Single-Molecule Characterization of Calcium-Sensing Receptor Activation
Michael is a 2nd year IBiS student in Reza Vafabakhsh's lab. He received a B.S. in Biochemistry and Molecular Biology from University of California, Santa Cruz.
G-protein coupled receptors (GPCRs) represent the largest family of transmembrane receptors with about 900 members, play crucial roles in nearly every physiological process, and they are the most common target of therapeutic drugs. The metabotropic glutamate receptors (mGluRs), the calcium-sensing receptor (CasR), and the gamma-aminobutyric acid B receptor (GABAB) belong to the class C family of GPCRs. These receptors have a similar structure, with a large extracellular domain (ECD), consisting of a ligand-binding domain and a cysteine rich domain that couples to the transmembrane domain.

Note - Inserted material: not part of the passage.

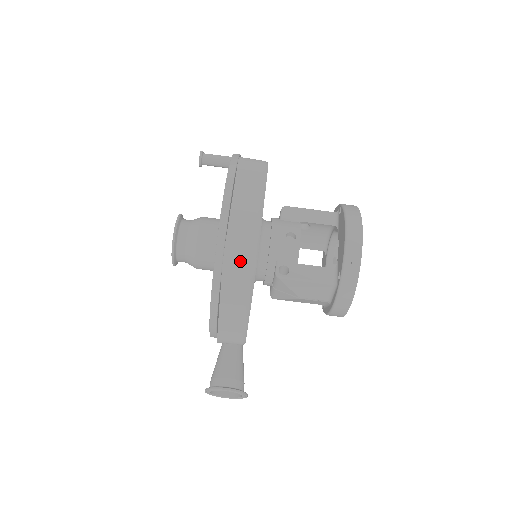
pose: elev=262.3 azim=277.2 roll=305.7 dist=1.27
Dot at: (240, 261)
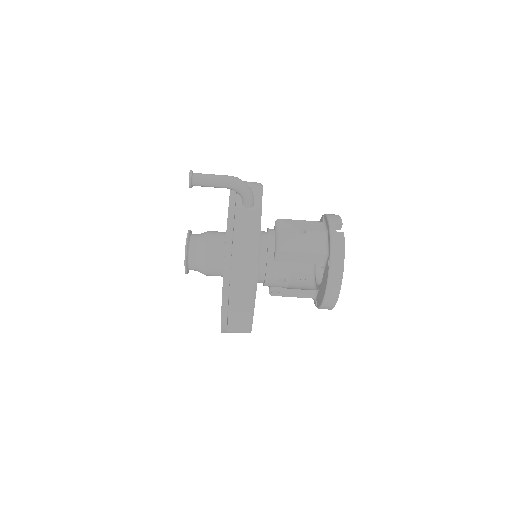
Dot at: occluded
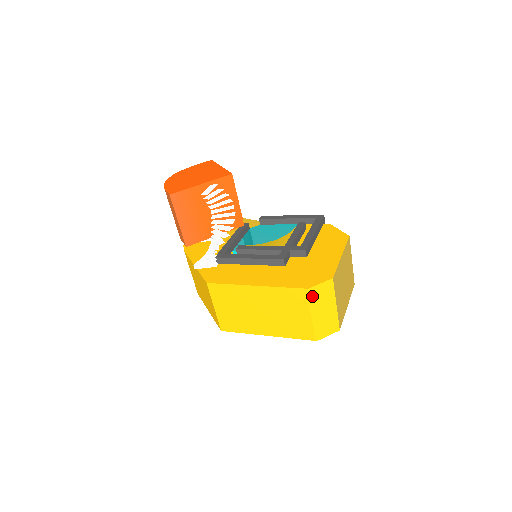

CasR regulates the level of calcium - one of the most important signaling molecules. Calcium plays a role in neuronal excitability, cell differentiation and migration, and regulation of parathyroid hormone levels. This makes it an enticing drug target for the treatment of Alzheimer's Disease, metastatic cancer, fertility, hyperparathyroidism, and others. The large, dynamic nature of Class C GPCRs makes them hard to study using canonical structural biology methods, which impairs rational drug design. Using single-molecule Förster resonance energy transfer (smFRET), I am characterizing the structural dynamics and biophysical properties of CasR activation. By understanding these properties of the receptor, I hope to inform drug design by implicating domains that undergo conformational rearrangement. These pockets of flexibility are prone to be sites of allosteric regulation of CasR. This information can be used in drug discovery and design.